- **Written exercise**
Write the next part of the passage on drift and ground track control, picking up after its last sentence.

── Document passage

Drift and ground track control[edit | edit source]
Whenever any object is free from the ground, it is affected by the medium with which it is surrounded. This means that a free object will move in whatever direction and speed that the medium moves.
For example, if a powerboat is crossing a river and the river is still, the boat could head directly to a point on the opposite shore and travel on a straight course to that point without drifting. However, if the river were flowing swiftly, the water current would have to be considered. That is, as the boat progresses forward with its own power, it must also move upstream at the same rate the river is moving it downstream. This is accomplished by angling the boat upstream sufficiently to counteract the downstream flow. If this is done, the boat will follow the desired track across the river from the departure point directly to the intended destination point. Should the boat not be headed sufficiently upstream, it would drift with the current and run aground at some point downstream on the opposite bank. [Figure 6-1]
As soon as an airplane becomes airborne, it is free of ground friction. Its path is then affected by the air mass in which it is flying; therefore, the airplane (like the boat) will not always track along the ground in the exact direction that it is headed. When flying with the longitudinal axis of the airplane aligned with a road, it may be noted that the airplane gets closer to or farther from the road without any turn having been made. This would indicate that the air mass is moving sideward in relation to the airplane. Since the airplane is flying within this moving body of air (wind), it moves or drifts with the air in the same direction and speed, just like the boat moved with the river current. [Figure 6-1]
When flying straight and level and following a selected ground track, the preferred method of correcting for wind drift is to head the airplane (wind correction angle) sufficiently into the wind to cause the airplane to move forward into the wind at the same rate the wind is moving it sideways. Depending on the wind velocity, this may require a large wind correction angle or one of only a few degrees. When the drift has been neutralized, the airplane will follow the desired ground track.

────
── Supplied data

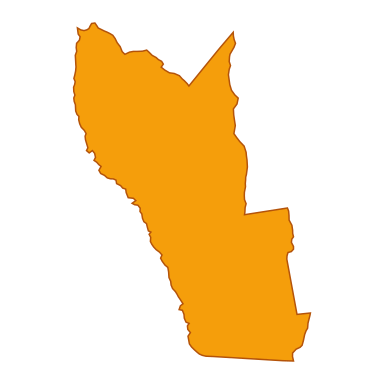 Indiavaí, Mato Grosso, Brazil (Mercator projection)
{"feature_id": "56859067B3233688790189", "entity_name": "Indiavaí", "entity_type": "district", "adm_level": 2, "iso_a3": "BRA", "parent_name": "Brazil", "parent_adm1": "Mato Grosso", "projection": "mercator", "projection_center": [-58.619, -15.332], "detail": "fine", "context": "isolated", "style": "filled", "palette": "amber", "viewbox_px": 384, "rotation_deg": 0, "n_neighbors": 0, "source": "geoboundaries", "source_scale": "gbopen_adm2", "svg_char_len": 2725}
<svg xmlns="http://www.w3.org/2000/svg" viewBox="0 0 384 384"><path d="M77.4,27.9L78.2,34.1L80.1,36.7L79.4,40.2L76.6,43.3L76.2,47.6L76.7,51.4L75.3,55.3L75.6,60.2L75.8,64.2L76.0,67.0L75.6,71.1L74.8,75.0L73.9,78.4L75.2,81.7L74.6,84.7L73.6,87.2L73.8,91.6L74.9,95.1L73.8,98.0L74.2,101.4L75.4,104.7L75.7,111.0L77.0,114.4L78.9,116.4L78.7,119.7L79.7,123.8L81.3,127.3L84.4,130.5L86.1,133.6L85.1,136.2L85.5,139.8L86.8,144.2L87.9,147.8L86.5,150.6L89.2,152.9L92.4,150.6L94.6,153.3L95.5,157.4L94.0,160.4L96.7,162.2L98.9,164.7L101.1,166.4L98.9,170.3L100.7,173.5L104.5,175.4L107.3,177.9L110.4,178.8L113.3,178.9L116.0,180.1L116.6,183.6L120.6,185.6L122.7,188.1L125.7,189.1L126.2,192.6L128.2,197.7L133.4,198.3L135.8,200.6L132.1,203.3L134.6,204.7L137.9,205.2L140.2,208.2L140.0,211.5L141.8,213.9L142.5,218.3L143.9,221.7L146.5,223.6L147.4,227.4L148.4,230.9L150.9,232.1L149.1,234.3L150.7,237.3L150.4,241.5L151.9,244.4L153.6,246.9L156.1,249.6L159.6,252.2L162.0,255.0L160.6,258.2L162.3,261.4L165.0,265.1L167.8,267.4L168.6,271.9L169.0,277.6L170.7,281.4L171.1,285.0L172.6,288.6L175.5,291.7L177.1,294.3L178.4,296.8L180.4,299.7L183.0,303.8L180.4,305.8L179.1,309.6L182.4,310.3L184.0,314.4L184.3,318.2L186.0,322.1L189.1,323.4L187.4,325.9L187.8,329.4L190.4,332.6L188.0,336.2L188.7,340.0L189.4,343.9L191.5,346.9L194.3,349.7L197.1,352.2L199.3,354.0L202.2,355.3L205.9,356.2L213.1,356.5L282.9,360.7L293.5,361.0L292.5,356.5L292.6,353.0L296.1,349.2L300.1,347.3L302.1,345.3L303.4,340.6L304.7,334.4L306.1,330.7L307.6,328.2L308.0,323.1L309.9,315.6L310.4,313.0L297.0,314.4L286.8,259.1L287.0,255.9L288.0,252.5L291.3,251.6L293.5,249.2L293.5,246.5L291.4,242.4L291.8,239.2L293.5,236.8L292.7,233.5L292.6,230.1L291.9,225.3L289.1,220.1L289.0,215.4L288.6,211.0L287.4,208.0L244.5,214.7L244.9,212.0L245.1,207.6L246.1,203.7L244.5,199.6L244.3,195.8L244.4,192.3L245.5,186.7L245.3,183.5L245.6,180.1L245.7,177.1L246.4,174.5L246.9,170.7L247.4,167.0L247.0,160.0L246.4,155.7L246.1,152.3L244.1,146.1L239.7,141.5L236.4,137.2L233.9,133.6L235.3,125.6L234.5,120.4L233.7,114.8L233.4,108.9L237.0,104.0L238.2,98.1L234.8,94.9L231.5,90.3L229.8,84.7L228.4,74.7L229.2,69.3L230.5,65.6L229.2,61.6L229.5,56.8L230.0,54.2L232.2,50.4L234.0,47.3L235.5,43.3L234.1,39.5L233.4,35.9L233.2,32.3L220.5,47.2L217.1,51.3L188.9,86.0L187.3,83.8L184.2,80.6L182.2,78.9L179.4,75.7L174.3,73.5L169.4,72.8L164.7,70.0L161.2,67.2L163.3,64.1L161.6,61.3L158.4,59.6L156.1,57.5L152.2,55.4L148.7,51.9L146.7,50.1L142.4,51.2L137.3,51.4L133.4,51.4L129.6,52.1L124.9,54.3L122.2,51.7L120.2,46.7L117.1,42.6L115.1,38.5L112.8,35.3L110.0,33.6L107.0,32.1L104.3,31.0L101.5,29.6L98.2,28.0L96.8,25.7L94.9,23.0L91.6,23.5L90.1,26.1L88.9,28.6L86.7,29.9L84.0,30.6L80.8,29.9L77.4,27.9Z" fill="#f59e0b" stroke="#b45309" stroke-width="1.5"/></svg>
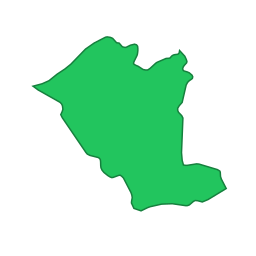 map outline of Kotayk (Robinson projection), rotated 162°
{"feature_id": "ARM-1673", "entity_name": "Kotayk", "entity_type": "Province", "adm_level": 1, "iso_a3": "ARM", "parent_name": "Armenia", "parent_adm1": "", "projection": "robinson", "projection_center": [44.631, 40.391], "detail": "fine", "context": "isolated", "style": "filled", "palette": "green", "viewbox_px": 256, "rotation_deg": 162, "n_neighbors": 0, "source": "natural_earth", "source_scale": "10m", "svg_char_len": 1707}
<svg xmlns="http://www.w3.org/2000/svg" viewBox="0 0 256 256"><g transform="rotate(162 128 128)"><path d="M141.2,45.2L147.2,49.7L147.9,55.6L147.2,57.3L145.5,60.4L145.1,62.9L145.1,65.7L147.8,81.9L148.9,84.1L150.1,85.6L151.7,85.8L157.3,85.6L158.7,85.8L160.2,87.0L161.9,89.0L164.6,93.1L165.7,95.9L166.0,98.5L165.6,100.6L164.5,104.3L164.1,106.5L164.5,107.9L165.4,109.1L172.7,113.7L174.8,115.8L175.6,117.8L187.3,158.0L187.8,161.5L185.5,164.0L184.1,166.0L183.5,169.4L183.7,171.3L184.6,173.3L201.6,191.8L205.4,197.1L196.0,196.6L188.5,197.4L178.8,201.1L169.8,203.6L162.7,206.3L144.0,216.2L133.8,219.3L121.4,221.3L119.7,221.1L116.7,219.6L114.9,218.0L112.5,212.6L110.2,211.5L108.3,207.0L106.6,205.9L105.0,205.3L100.1,206.0L95.9,205.7L94.2,204.5L93.6,202.8L94.0,200.8L94.7,198.6L95.5,196.8L96.3,195.2L97.1,194.1L101.1,190.0L102.2,188.8L102.8,187.5L102.5,186.7L101.3,185.3L99.2,183.5L95.6,179.0L93.3,177.7L91.3,177.1L88.5,177.9L81.5,181.1L80.0,181.5L70.3,182.4L67.2,181.6L66.4,181.6L65.8,182.0L64.2,182.9L63.4,183.2L62.1,183.4L60.7,183.3L58.2,182.8L57.3,182.9L56.7,183.2L56.2,183.6L55.9,184.0L55.7,184.4L55.0,185.7L51.8,178.7L51.4,175.3L51.4,173.1L52.1,171.9L55.2,170.1L56.6,169.0L57.7,167.5L57.8,166.2L57.2,165.0L54.4,163.1L52.7,161.6L50.8,158.5L50.6,156.7L51.5,155.2L53.2,154.6L55.0,154.1L57.2,153.0L59.4,150.9L68.6,135.6L72.3,133.4L74.6,131.5L75.3,129.3L75.1,127.3L73.1,123.2L72.7,120.5L84.7,88.1L86.5,80.4L86.7,75.7L85.0,74.8L83.3,74.2L73.9,72.7L71.7,71.8L55.8,60.8L54.0,58.7L53.9,57.5L55.0,53.3L55.0,50.5L53.3,40.1L74.0,35.2L80.2,34.7L84.2,37.3L86.6,38.3L88.6,37.9L93.4,35.9L95.3,35.8L96.9,36.2L109.3,42.3L119.5,45.2L131.3,46.3L133.9,46.2L141.2,45.2Z" fill="#22c55e" stroke="#15803d" stroke-width="1.5"/></g></svg>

────

- **Expected answer**
To understand the need for drift correction during flight, consider a flight with a wind velocity of 30 knots from the left and 90° to the direction the airplane is headed. After 1 hour, the body of air in which the airplane is flying will have moved 30 nautical miles (NM) to the right. Since the airplane is moving with this body of air, it too will have drifted 30 NM to the right. In relation to the air, the airplane moved forward, but in relation to the ground, it moved forward as well as 30 NM to the right.
There are times when the pilot needs to correct for drift while in a turn. [Figure 6-2] Throughout the turn the wind will be acting on the airplane from constantly changing angles. The relative wind angle and speed govern the time it takes for the airplane to progress through any part of a turn. This is due to the constantly changing groundspeed. When the airplane is headed into the wind, the groundspeed is decreased; when headed downwind, the groundspeed is increased. Through the crosswind portion of a turn, the airplane must be turned sufficiently into the wind to counteract drift.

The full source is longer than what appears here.